===== MATERIAL PROVIDED
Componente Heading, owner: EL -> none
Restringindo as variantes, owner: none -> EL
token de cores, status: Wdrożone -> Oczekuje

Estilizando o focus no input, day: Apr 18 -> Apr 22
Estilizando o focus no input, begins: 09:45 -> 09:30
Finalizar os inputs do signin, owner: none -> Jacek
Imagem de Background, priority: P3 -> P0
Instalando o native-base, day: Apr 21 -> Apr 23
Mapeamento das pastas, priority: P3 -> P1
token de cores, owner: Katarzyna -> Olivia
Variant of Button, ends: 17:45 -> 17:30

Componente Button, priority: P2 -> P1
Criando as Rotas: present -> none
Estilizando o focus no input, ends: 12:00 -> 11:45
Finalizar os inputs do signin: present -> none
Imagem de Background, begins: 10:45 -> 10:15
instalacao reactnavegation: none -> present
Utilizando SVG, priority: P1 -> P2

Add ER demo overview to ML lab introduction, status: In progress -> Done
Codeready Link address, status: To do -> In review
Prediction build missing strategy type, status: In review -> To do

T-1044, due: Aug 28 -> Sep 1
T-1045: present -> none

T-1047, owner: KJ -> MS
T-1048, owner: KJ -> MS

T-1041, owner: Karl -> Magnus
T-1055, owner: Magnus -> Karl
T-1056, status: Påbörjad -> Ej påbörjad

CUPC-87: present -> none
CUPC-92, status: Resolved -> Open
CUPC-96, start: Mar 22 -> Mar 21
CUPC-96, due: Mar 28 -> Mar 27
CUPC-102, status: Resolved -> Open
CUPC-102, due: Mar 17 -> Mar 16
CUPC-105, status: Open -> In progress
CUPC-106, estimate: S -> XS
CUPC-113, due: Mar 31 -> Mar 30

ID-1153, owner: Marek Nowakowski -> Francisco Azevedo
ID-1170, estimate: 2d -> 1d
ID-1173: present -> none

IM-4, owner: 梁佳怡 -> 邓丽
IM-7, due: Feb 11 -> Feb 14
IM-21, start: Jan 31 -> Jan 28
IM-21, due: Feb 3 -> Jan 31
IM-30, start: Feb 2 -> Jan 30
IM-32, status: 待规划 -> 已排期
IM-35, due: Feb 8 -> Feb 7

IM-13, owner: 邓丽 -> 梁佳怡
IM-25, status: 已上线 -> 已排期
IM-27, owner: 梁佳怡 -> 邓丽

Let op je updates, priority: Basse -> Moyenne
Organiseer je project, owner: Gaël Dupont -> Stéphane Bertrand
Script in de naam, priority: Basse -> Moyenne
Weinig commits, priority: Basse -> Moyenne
==========
WHAT IS REQUIRED —
Repeat every line of the material exactly.

SOLUTION TO THIS TASK —
Componente Heading, owner: EL -> none
Restringindo as variantes, owner: none -> EL
token de cores, status: Wdrożone -> Oczekuje

Estilizando o focus no input, day: Apr 18 -> Apr 22
Estilizando o focus no input, begins: 09:45 -> 09:30
Finalizar os inputs do signin, owner: none -> Jacek
Imagem de Background, priority: P3 -> P0
Instalando o native-base, day: Apr 21 -> Apr 23
Mapeamento das pastas, priority: P3 -> P1
token de cores, owner: Katarzyna -> Olivia
Variant of Button, ends: 17:45 -> 17:30

Componente Button, priority: P2 -> P1
Criando as Rotas: present -> none
Estilizando o focus no input, ends: 12:00 -> 11:45
Finalizar os inputs do signin: present -> none
Imagem de Background, begins: 10:45 -> 10:15
instalacao reactnavegation: none -> present
Utilizando SVG, priority: P1 -> P2

Add ER demo overview to ML lab introduction, status: In progress -> Done
Codeready Link address, status: To do -> In review
Prediction build missing strategy type, status: In review -> To do

T-1044, due: Aug 28 -> Sep 1
T-1045: present -> none

T-1047, owner: KJ -> MS
T-1048, owner: KJ -> MS

T-1041, owner: Karl -> Magnus
T-1055, owner: Magnus -> Karl
T-1056, status: Påbörjad -> Ej påbörjad

CUPC-87: present -> none
CUPC-92, status: Resolved -> Open
CUPC-96, start: Mar 22 -> Mar 21
CUPC-96, due: Mar 28 -> Mar 27
CUPC-102, status: Resolved -> Open
CUPC-102, due: Mar 17 -> Mar 16
CUPC-105, status: Open -> In progress
CUPC-106, estimate: S -> XS
CUPC-113, due: Mar 31 -> Mar 30

ID-1153, owner: Marek Nowakowski -> Francisco Azevedo
ID-1170, estimate: 2d -> 1d
ID-1173: present -> none

IM-4, owner: 梁佳怡 -> 邓丽
IM-7, due: Feb 11 -> Feb 14
IM-21, start: Jan 31 -> Jan 28
IM-21, due: Feb 3 -> Jan 31
IM-30, start: Feb 2 -> Jan 30
IM-32, status: 待规划 -> 已排期
IM-35, due: Feb 8 -> Feb 7

IM-13, owner: 邓丽 -> 梁佳怡
IM-25, status: 已上线 -> 已排期
IM-27, owner: 梁佳怡 -> 邓丽

Let op je updates, priority: Basse -> Moyenne
Organiseer je project, owner: Gaël Dupont -> Stéphane Bertrand
Script in de naam, priority: Basse -> Moyenne
Weinig commits, priority: Basse -> Moyenne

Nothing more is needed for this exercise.